* _Data under study_
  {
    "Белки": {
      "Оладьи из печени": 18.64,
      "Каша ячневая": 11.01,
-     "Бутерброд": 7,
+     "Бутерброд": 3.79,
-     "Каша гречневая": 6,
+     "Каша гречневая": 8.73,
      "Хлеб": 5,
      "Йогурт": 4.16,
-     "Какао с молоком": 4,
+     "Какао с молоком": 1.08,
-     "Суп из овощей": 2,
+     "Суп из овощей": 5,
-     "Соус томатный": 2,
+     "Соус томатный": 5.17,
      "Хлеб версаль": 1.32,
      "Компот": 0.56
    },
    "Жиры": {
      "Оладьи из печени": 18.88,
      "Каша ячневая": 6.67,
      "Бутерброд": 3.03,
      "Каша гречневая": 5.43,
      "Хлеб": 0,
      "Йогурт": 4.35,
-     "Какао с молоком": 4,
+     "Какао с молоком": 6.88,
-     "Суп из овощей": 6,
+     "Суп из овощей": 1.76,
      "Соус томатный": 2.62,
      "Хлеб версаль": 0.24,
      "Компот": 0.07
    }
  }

...

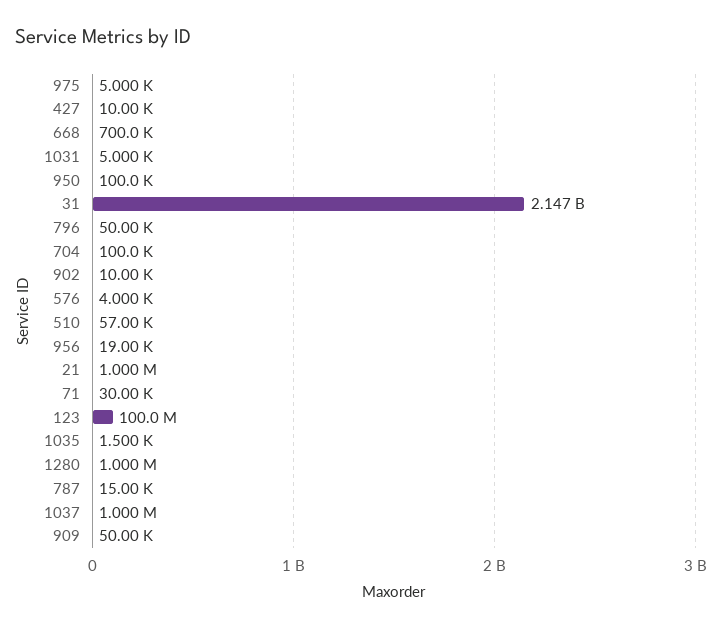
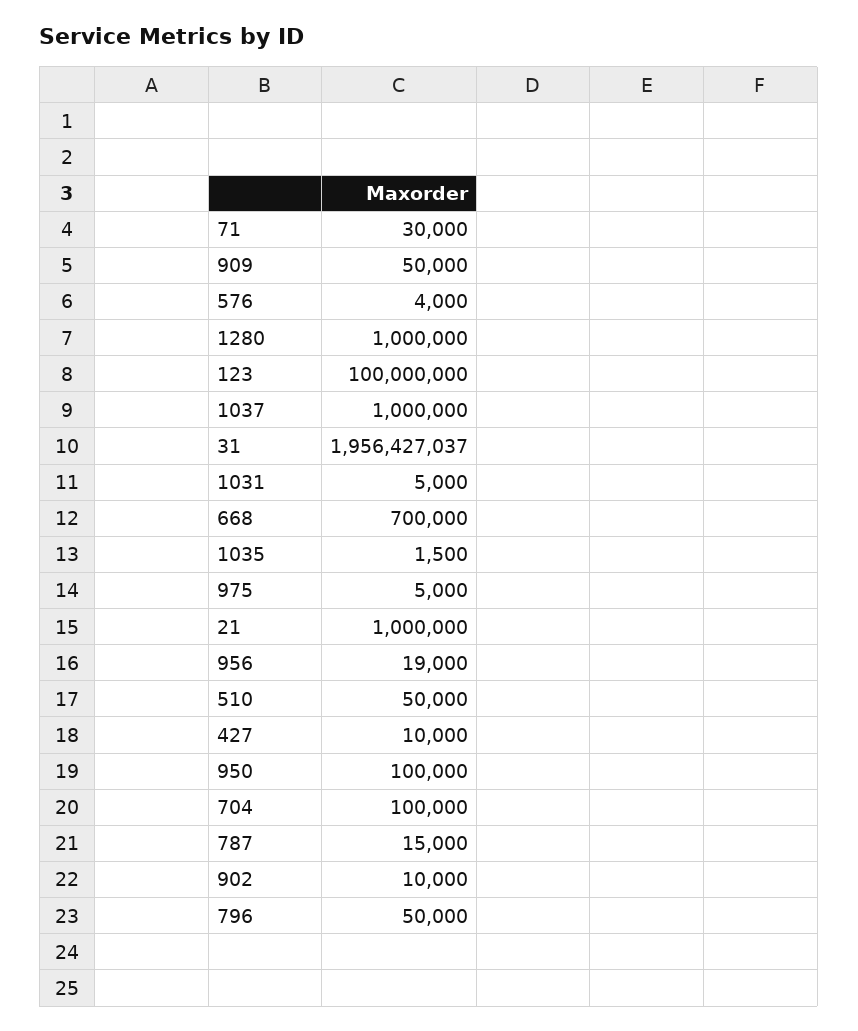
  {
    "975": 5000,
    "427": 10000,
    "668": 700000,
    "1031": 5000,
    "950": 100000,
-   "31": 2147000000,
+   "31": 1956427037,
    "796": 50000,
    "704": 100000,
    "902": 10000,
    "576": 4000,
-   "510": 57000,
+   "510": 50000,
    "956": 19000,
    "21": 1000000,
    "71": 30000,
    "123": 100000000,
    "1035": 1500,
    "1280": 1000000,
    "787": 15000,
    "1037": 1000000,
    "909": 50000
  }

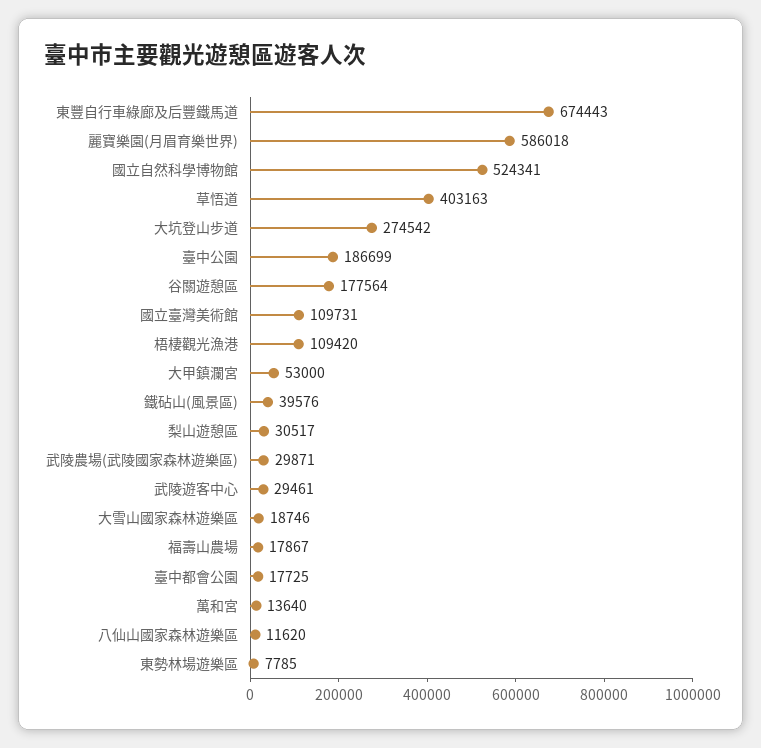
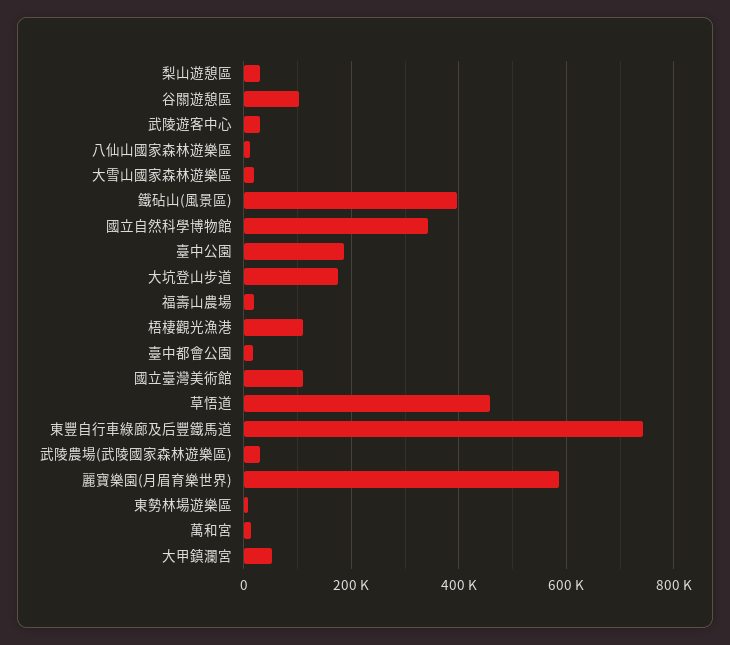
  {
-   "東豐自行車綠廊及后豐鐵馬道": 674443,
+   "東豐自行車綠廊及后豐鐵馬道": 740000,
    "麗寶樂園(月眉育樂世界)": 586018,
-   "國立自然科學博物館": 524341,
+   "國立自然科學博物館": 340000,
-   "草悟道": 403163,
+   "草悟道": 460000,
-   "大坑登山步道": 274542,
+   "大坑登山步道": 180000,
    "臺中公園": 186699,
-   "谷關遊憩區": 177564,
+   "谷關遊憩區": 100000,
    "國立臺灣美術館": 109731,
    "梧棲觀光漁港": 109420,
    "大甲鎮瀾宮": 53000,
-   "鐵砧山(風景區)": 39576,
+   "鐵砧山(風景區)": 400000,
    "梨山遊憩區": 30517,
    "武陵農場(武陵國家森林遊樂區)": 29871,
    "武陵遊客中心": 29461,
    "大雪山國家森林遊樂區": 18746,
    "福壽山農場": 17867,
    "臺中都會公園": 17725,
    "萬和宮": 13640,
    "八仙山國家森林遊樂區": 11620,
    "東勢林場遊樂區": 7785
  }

...

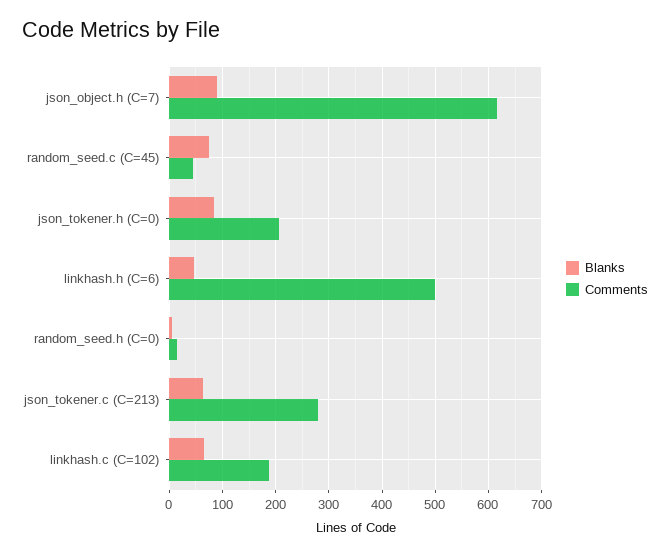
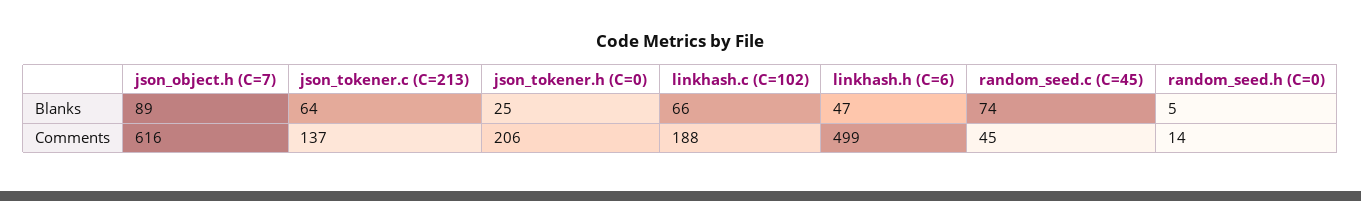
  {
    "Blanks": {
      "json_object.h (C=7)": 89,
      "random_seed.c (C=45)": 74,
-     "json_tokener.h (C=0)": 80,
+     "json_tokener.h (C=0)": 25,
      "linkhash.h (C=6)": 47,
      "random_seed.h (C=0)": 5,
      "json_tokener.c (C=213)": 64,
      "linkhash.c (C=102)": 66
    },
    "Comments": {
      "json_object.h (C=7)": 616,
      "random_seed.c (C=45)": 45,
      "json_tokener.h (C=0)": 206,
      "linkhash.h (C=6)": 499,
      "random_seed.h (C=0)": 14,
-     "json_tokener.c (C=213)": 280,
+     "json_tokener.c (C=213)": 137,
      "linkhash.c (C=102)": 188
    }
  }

* _What is required_
Search the lines above for the string "東豐自行車綠廊及后豐鐵馬道" and copy each line that has it.

* _Response to the exercise_
-   "東豐自行車綠廊及后豐鐵馬道": 674443,
+   "東豐自行車綠廊及后豐鐵馬道": 740000,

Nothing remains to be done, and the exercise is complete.